Un collega “letterario”, l’avvocato Malinconico, figlio della penna di Diego De Silva, si domanda: “Quanto vale il mio dolore?”. Una domanda giusta, che trova forza e contesto nelle storie d’amore sbagliate, faticose, sofferenti, distruttive. Malinconico, di nome e di fatto, si risponde: “Il dolore è inestimabile, appartiene solo a chi lo prova. Non puoi valutarlo, non puoi venderlo, non puoi farne oggetto di scambio. Non è negoziabile. È quella la sua grandezza…il tuo dolore è troppo prezioso per accontentarsi di un risarcimento, perché non c’è cifra che lo ripaghi”.
In realtà alcune sofferenze d’amore possono trovare tutela giuridica: non quelle dei partner non corrisposti, ma quelle dei figli a cui vengono sottratte le giuste attenzioni genitoriali e quelle del coniuge quando le condotte del partner rappresentino una violazione talmente grave da giustificare non solo l’addebito della separazione al responsabile, ma anche il risarcimento del danno.
Per semplificare: la giurisprudenza ha creato la figura del “danno endofamiliare”, ovvero quella forma di danno non patrimoniale derivante da azioni e condotte lesive del “rispetto della dignità e della personalità, nella sua interezza, di ogni componente del nucleo familiare che assume il connotato di un diritto inviolabile, la cui lesione da parte di altro componente della famiglia costituisce il presupposto logico della responsabilità civile…”.

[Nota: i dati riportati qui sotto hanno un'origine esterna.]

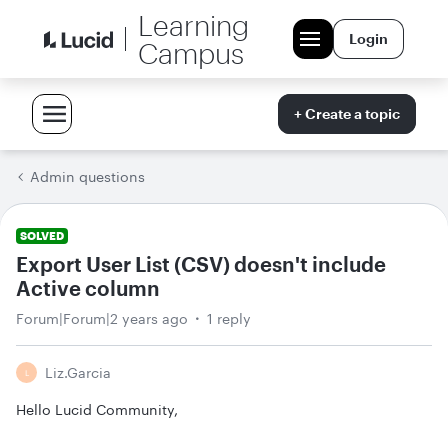
Learning
Login
Campus
+ Create a topic
Admin questions
SOLVED
Export User List (CSV) doesn't include
Active column
Forum|Forum|2 years ago
1 reply
Liz.garcia
L
Hello Lucid Community,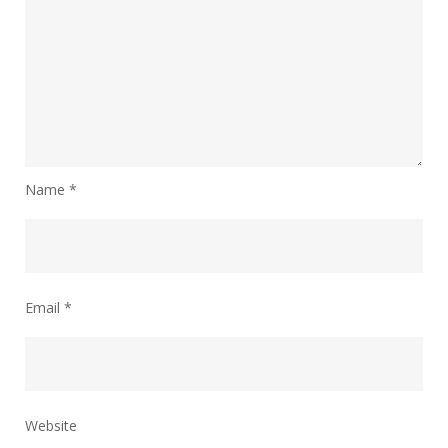
Name
*
Email
*
Website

Gli art. 147 e 148 del codice civile impongono degli obblighi dei genitori verso i figli. Qualora uno dei genitori non abbia adempiuto a detti doveri, l’altro genitore potrà rivolgersi al giudice per ottenere il risarcimento dei danni subiti dal figlio. Insomma, ogni qualvolta vi sia stato un disinteresse, perpetuato nel tempo da parte di un genitore verso il figlio, potrà essere chiesto il risarcimento del danno non patrimoniale.
La risarcibilità del danno si configura anche quando un figlio non riconosciuto dal genitore avanza domanda di risarcimento proprio in considerazione che il genitore non ha adempiuto agli obblighi di legge. La fattispecie in cui un genitore mostri totale disinteresse per il figlio naturale rientra nel così detto illecito endofamiliare: trattandosi infatti di una lesione di diritti costituzionalmente garantiti, si ricade nell’ambito dell’illecito civile, tutelabile attraverso un’azione per il risarcimento danno non patrimoniale ex art. 2059 c.c..
La responsabilità endofamilare tra coniugi fa ingresso nella giurisprudenza di legittimità con la sentenza 9801/2005, che contribuisce a segnare una nuova prospettiva per i ruoli all’interno della famiglia, anche in rapporto alla realtà esterna, dove i titolari sono responsabili l’uno nei confronti dell’altro.
Tale responsabilità riceve, dunque, l’avallo della Suprema Corte con una pronuncia di ampio respiro ove si evidenzia che «il rispetto della dignità e della personalità, nella sua interezza, di ogni componente del nucleo familiare assume il connotato di un diritto inviolabile, la cui lesione da parte di altro componente della famiglia costituisce il presupposto logico della responsabilità civile, non potendo da un lato ritenersi che diritti definiti inviolabili ricevano diversa tutela a seconda che i titolari si pongano o meno all’interno di un contesto familiare».